== PAGE EXTRACT
After college, I moved to Chicago and only saw him every few years. The last time, I was in my early twenties, visiting my family in Louisiana. He drove from Arkansas to see me. We ate pizza and returned to my younger sister’s one-room apartment so she could put her baby to sleep. We filled the awkward air with predictable, light conversation. Yes, I was a Yankee now. Yes, I was a vegetarian now. No, I didn’t want to go hunting. Pokes about the N.R.A. and my accent. He asked me about my job.
I warmed with affection for my students. I have the honor of working with motivated, respectful adolescents, a rarity. Somehow, I expected my father to share my joy, to be proud of my work with the least privileged of our population. “My students are primarily Latino, Mexican mostly, some Eastern Europeans. I’m teaching them English.”
His face clouded. He crossed his arms and sneered. “Mexicans bring disease to this country.”
I squinted my eyes, as if adjusting my vision could aid my comprehension. I hadn’t considered, I hadn’t planned for this.
I waited for a long time, searching my mind for logic, facts. How could I defeat this personal assault?
“Ridiculous.” I turned away. That was all I had. The film of hate that clouded his eyes couldn’t be cleared with an anecdote, an example.
“They’re dirty. They’re stupid, and they’ll give everyone hepatitis.”
I was shaking, dizzy. “They’re good kids.”
He yelled, he repeated his accusations, added more.
“They’ll bring America down to their level. I thought you would know better.”
I rubbed my damp face with shaking hands, and still, he glared. My sister yelled over the crying baby that we both had to leave. We stormed out of the shabby apartment, him first, then me, and got into our separate cars, each fuming that the other was so stupid.
After that, we spoke on the phone once a year. A few perfunctory questions on both sides and some snide comments on his were the sum of our conversation. But still, I made the phone calls for years afterwards until I let them dwindle to none.
What people don’t understand is that you know what you’re missing when you had a father like mine, and that longing and absence intensifies when he dies. Even if you’ve been out of communication for years. You keep that hope alive into your forties — that there will be a reconciliation, an apology, an acceptance, a dynamic character arc.
The other assumption people might make is that because he was an abusive alcoholic, he was a sexist, a narcissist, and blatantly and cruelly racist, that he was a simple and static character in my life. Yes. Yes, he was all those things, but I have some memories of a real father, a caring and kind father. There are scenes where my father and I studied the insides of televisions or Volkswagens together. I was the object of love and affection…and admiration for my interest and intellect. But there are too many scenes of violence, entrapment, insults, that play in my head without warning. These scenes haunt me in sweaty nightmares, but they don’t necessarily cast a shadow on the bright memories, the ones where my father and I studied the insides of televisions or Volkswagens together. These two realities coexist.
My father called me “Doodle Bug” and wrote me a song when I was little. He sang it to me at bedtime. He boosted me up into low branches of tall trees, he celebrated my love of the saxophone as he himself had been “the best clarinetist in Jackson, Mississippi.” Yes, this was the same man who hated my daughter without meeting her because she’s bi-racial. He also gave money to David Duke, a white supremacist who ran for governor in Louisiana. When I search myself for a feeling, there are multiple, conflicting sentiments. Chills and sweats and nausea. Contentment and sadness and apathy.
For myself, I long for equilibrium in this most final of separations. For my father, I hope you find a peace in death that you never found in life, Mr. Baxter.
====
WHAT YOU WILL DO
a) In the essay, what nickname did the father give the narrator as a child?
b) In the essay, rewrite the part that opens with the words containing "For myself, I" and closes with "life, Mr. Baxter.", changing "equilibrium" to "balance".
c) Explain why the father in the essay hated the narrator's daughter.
== DATA SECTION
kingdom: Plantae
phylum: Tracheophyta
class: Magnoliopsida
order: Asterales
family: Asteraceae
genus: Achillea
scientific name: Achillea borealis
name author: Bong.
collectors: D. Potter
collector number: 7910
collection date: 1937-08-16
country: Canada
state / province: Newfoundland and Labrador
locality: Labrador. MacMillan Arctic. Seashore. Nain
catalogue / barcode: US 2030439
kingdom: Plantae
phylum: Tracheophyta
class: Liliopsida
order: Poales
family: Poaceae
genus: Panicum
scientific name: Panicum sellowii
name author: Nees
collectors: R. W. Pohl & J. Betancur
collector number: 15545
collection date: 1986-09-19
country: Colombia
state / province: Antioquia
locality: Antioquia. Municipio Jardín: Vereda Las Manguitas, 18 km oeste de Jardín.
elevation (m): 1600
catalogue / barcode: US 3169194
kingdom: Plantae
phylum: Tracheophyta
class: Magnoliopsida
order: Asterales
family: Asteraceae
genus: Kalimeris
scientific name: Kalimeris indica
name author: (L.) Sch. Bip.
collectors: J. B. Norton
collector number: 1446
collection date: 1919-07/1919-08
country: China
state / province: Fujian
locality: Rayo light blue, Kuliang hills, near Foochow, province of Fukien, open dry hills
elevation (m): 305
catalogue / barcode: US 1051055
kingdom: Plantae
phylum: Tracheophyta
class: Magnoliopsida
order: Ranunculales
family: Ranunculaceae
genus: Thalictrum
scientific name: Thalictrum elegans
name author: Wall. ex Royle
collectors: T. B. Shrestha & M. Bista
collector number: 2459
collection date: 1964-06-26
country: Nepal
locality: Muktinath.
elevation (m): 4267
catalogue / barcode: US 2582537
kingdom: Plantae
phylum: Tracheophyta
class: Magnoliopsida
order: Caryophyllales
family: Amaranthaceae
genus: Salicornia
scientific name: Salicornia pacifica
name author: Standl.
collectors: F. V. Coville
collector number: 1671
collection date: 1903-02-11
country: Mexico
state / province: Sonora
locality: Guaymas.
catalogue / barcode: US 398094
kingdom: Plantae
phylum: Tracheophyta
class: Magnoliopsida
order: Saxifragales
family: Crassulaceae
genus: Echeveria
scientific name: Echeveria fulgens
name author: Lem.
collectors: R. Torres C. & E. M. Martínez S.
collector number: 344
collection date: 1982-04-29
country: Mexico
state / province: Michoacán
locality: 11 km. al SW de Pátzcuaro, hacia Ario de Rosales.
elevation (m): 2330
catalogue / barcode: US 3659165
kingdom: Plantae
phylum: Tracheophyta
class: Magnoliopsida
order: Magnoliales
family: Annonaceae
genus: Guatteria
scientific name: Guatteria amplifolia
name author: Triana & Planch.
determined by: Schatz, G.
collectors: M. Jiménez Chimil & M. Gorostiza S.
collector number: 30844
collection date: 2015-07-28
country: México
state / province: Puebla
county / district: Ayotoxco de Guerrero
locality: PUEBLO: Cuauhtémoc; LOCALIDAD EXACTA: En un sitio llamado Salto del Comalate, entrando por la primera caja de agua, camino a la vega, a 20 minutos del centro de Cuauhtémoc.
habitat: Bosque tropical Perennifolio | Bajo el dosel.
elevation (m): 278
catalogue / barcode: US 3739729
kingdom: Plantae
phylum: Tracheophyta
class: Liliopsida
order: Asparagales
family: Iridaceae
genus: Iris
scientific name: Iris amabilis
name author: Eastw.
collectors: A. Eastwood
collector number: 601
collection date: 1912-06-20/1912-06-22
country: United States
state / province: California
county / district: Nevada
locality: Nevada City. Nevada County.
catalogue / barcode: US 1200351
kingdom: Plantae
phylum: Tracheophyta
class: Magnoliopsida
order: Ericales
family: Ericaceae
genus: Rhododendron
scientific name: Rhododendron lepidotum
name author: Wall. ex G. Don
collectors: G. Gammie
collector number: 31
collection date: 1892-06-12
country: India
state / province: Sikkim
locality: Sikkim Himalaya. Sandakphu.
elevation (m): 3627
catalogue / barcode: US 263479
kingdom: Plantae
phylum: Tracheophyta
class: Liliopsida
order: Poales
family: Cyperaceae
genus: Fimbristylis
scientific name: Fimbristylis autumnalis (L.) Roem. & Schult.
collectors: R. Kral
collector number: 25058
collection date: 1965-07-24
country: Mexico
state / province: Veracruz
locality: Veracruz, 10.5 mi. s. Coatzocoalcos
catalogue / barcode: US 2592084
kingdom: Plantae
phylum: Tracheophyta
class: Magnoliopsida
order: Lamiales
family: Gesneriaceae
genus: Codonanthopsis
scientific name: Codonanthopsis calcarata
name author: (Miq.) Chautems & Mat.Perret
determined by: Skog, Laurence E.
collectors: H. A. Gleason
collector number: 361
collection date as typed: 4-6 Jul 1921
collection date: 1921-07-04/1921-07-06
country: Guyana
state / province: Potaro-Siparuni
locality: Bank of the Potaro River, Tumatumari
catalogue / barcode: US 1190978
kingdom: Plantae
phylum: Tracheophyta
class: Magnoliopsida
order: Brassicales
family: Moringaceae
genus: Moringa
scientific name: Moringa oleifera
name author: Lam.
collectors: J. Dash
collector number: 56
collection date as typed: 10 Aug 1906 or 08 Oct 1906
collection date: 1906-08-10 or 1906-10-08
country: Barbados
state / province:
====
TASK-BY-TASK ANSWERS
a) He called the narrator "Doodle Bug."

b)
For myself, I long for balance in this most final of separations. For my father, I hope you find a peace in death that you never found in life, Mr. Baxter.

c) He hated her because she is bi-racial, even though he had never met her.